The reading for both the DC ammeter and the AC ammeter in a half-wave rectifier circuit is given by 2sinwt A. The total input power in this circuit is 11000 sin^2(wt) W.
In a half-wave rectifier circuit, the DC ammeter is connected in series with the load resistance, while the AC ammeter is connected in parallel with the rectifier resistance. In this case, we have a rectifier resistance of 500Ω and a load resistance of 4500Ω.
To find the reading for each ammeter, we need to calculate the current flowing through both resistances. The current flowing through the rectifier resistance can be found using Ohm's Law: I = V/R, where V is the voltage and R is the resistance. In this case, the voltage is given as V = 1000sinwt. Substituting the given values, we get I = (1000sinwt) / 500 = 2sinwt A.
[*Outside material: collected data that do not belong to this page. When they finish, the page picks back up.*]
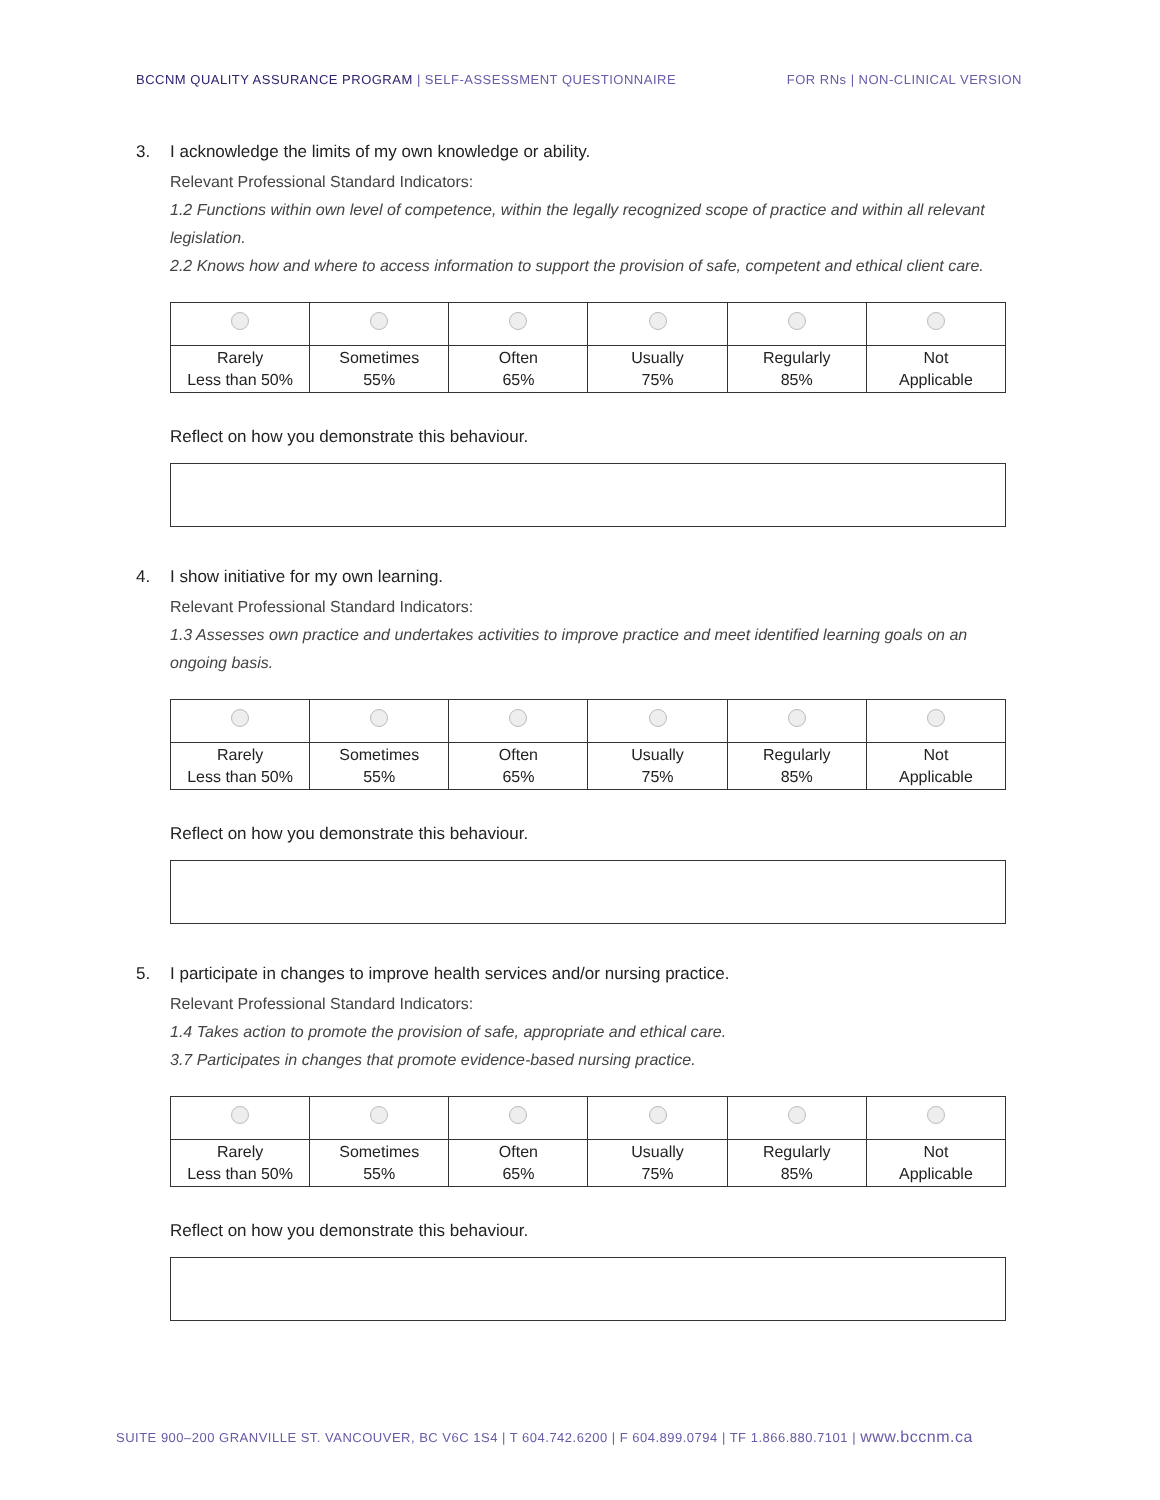BCCNM QUALITY ASSURANCE PROGRAM | SELF-ASSESSMENT QUESTIONNAIRE
FOR RNs | NON-CLINICAL VERSION
3. I acknowledge the limits of my own knowledge or ability.
Relevant Professional Standard Indicators:
1.2 Functions within own level of competence, within the legally recognized scope of practice and within all relevant legislation.
2.2 Knows how and where to access information to support the provision of safe, competent and ethical client care.
| Rarely Less than 50% | Sometimes 55% | Often 65% | Usually 75% | Regularly 85% | Not Applicable |
Reflect on how you demonstrate this behaviour.
4. I show initiative for my own learning.
Relevant Professional Standard Indicators:
1.3 Assesses own practice and undertakes activities to improve practice and meet identified learning goals on an ongoing basis.
| Rarely Less than 50% | Sometimes 55% | Often 65% | Usually 75% | Regularly 85% | Not Applicable |
Reflect on how you demonstrate this behaviour.
5. I participate in changes to improve health services and/or nursing practice.
Relevant Professional Standard Indicators:
1.4 Takes action to promote the provision of safe, appropriate and ethical care.
3.7 Participates in changes that promote evidence-based nursing practice.
| Rarely Less than 50% | Sometimes 55% | Often 65% | Usually 75% | Regularly 85% | Not Applicable |
Reflect on how you demonstrate this behaviour.
SUITE 900–200 GRANVILLE ST. VANCOUVER, BC V6C 1S4 | T 604.742.6200 | F 604.899.0794 | TF 1.866.880.7101 | www.bccnm.ca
The reading for the DC ammeter, which is in series with the load resistance, is the same as the current flowing through the load resistance. Thus, the reading for the DC ammeter is 2sinwt A. The reading for the AC ammeter, which is in parallel with the rectifier resistance, is the same as the current flowing through the rectifier resistance. Thus, the reading for the AC ammeter is also 2sinwt A.
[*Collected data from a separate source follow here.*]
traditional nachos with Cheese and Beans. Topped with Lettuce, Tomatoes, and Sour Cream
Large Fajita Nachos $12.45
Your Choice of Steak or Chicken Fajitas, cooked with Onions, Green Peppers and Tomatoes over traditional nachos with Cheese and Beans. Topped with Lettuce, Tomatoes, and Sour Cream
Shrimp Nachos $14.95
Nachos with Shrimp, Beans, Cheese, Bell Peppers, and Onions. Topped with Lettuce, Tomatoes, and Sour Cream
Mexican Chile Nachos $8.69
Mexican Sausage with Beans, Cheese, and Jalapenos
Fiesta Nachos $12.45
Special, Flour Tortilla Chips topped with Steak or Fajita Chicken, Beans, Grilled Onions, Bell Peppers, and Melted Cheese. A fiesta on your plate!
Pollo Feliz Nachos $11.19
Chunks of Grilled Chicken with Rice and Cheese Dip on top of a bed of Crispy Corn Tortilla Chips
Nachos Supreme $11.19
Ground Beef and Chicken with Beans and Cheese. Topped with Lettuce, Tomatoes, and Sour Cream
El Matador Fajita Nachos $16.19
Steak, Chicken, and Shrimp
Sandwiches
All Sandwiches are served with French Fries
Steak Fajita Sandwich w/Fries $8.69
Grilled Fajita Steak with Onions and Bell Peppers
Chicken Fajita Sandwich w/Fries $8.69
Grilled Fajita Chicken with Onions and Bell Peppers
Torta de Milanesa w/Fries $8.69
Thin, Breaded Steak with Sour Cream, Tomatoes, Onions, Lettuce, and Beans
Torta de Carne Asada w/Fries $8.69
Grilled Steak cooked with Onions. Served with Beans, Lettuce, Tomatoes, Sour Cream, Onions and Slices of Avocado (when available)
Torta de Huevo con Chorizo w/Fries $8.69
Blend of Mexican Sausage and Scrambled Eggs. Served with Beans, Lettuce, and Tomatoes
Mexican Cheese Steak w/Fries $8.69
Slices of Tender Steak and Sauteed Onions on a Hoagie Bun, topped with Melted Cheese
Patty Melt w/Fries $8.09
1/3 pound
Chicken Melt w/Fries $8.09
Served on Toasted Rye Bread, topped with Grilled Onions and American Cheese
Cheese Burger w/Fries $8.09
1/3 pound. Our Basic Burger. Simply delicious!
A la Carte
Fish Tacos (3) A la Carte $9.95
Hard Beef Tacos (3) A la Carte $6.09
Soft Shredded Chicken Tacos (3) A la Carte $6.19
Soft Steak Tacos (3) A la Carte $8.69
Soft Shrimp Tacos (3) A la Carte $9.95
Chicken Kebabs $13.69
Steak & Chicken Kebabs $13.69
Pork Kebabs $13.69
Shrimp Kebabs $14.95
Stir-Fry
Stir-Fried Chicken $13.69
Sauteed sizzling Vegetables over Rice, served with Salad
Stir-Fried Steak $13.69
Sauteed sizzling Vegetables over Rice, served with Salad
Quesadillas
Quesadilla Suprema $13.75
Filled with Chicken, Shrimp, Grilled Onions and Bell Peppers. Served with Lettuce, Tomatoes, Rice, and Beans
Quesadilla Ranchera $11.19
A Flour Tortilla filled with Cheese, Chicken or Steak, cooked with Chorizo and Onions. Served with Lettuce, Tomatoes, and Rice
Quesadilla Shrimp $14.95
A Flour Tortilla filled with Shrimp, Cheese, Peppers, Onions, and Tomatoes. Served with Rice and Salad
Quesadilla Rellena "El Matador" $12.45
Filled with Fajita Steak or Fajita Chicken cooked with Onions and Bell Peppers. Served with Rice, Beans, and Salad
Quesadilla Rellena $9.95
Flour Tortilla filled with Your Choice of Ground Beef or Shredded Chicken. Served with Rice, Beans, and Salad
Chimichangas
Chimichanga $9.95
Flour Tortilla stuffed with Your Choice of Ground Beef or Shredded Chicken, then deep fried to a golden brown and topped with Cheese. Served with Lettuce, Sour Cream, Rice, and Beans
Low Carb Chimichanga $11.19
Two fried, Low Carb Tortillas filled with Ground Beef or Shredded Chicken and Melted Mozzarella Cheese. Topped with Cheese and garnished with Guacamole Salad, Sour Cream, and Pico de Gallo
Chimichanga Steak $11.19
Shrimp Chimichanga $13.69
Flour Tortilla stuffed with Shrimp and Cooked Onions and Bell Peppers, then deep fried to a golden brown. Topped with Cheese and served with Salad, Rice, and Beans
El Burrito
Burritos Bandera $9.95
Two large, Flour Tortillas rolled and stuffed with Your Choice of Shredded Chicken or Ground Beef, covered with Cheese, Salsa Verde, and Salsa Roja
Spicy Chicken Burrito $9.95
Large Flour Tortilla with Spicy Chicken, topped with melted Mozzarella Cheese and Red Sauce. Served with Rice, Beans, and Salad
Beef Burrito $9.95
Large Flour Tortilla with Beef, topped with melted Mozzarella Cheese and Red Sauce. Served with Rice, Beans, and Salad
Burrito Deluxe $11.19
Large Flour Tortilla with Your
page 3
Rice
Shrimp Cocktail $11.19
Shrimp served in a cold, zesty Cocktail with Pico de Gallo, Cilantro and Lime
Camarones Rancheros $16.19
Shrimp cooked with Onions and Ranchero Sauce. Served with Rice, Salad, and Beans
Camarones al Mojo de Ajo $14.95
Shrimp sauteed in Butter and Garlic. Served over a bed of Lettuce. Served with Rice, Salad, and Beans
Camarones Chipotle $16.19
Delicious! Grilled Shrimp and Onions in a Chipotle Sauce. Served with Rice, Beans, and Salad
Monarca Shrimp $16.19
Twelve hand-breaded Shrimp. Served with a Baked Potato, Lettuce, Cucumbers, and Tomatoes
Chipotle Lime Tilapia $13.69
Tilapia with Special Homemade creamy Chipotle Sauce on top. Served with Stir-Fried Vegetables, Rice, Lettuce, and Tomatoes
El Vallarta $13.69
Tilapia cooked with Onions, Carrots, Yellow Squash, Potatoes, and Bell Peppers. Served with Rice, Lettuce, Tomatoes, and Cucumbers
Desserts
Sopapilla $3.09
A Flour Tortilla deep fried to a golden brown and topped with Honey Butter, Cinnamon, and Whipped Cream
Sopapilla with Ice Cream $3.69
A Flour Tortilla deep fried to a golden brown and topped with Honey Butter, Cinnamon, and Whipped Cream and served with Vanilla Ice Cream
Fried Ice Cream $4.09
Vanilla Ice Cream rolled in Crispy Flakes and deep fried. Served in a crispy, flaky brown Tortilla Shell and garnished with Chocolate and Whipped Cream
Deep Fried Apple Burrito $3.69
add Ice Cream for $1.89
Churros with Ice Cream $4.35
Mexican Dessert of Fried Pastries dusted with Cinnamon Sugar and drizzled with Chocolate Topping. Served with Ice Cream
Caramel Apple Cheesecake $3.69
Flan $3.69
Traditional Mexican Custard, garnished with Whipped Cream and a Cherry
To calculate the total input power, we need to find the power dissipated by both the rectifier resistance and the load resistance. The power dissipated by a resistor can be found using the equation: P = I^2 * R. Substituting the given values, we get the power dissipated by the rectifier resistance as P = (2sinwt)^2 * 500 = 2000 sin^2(wt) W. The power dissipated by the load resistance can be calculated as P = (2sinwt)^2 * 4500 = 9000 sin^2(wt) W. The total input power is the sum of the power dissipated by both resistances, so the total input power is P_total = 2000 sin^2(wt) + 9000 sin^2(wt) = 11000 sin^2(wt) W.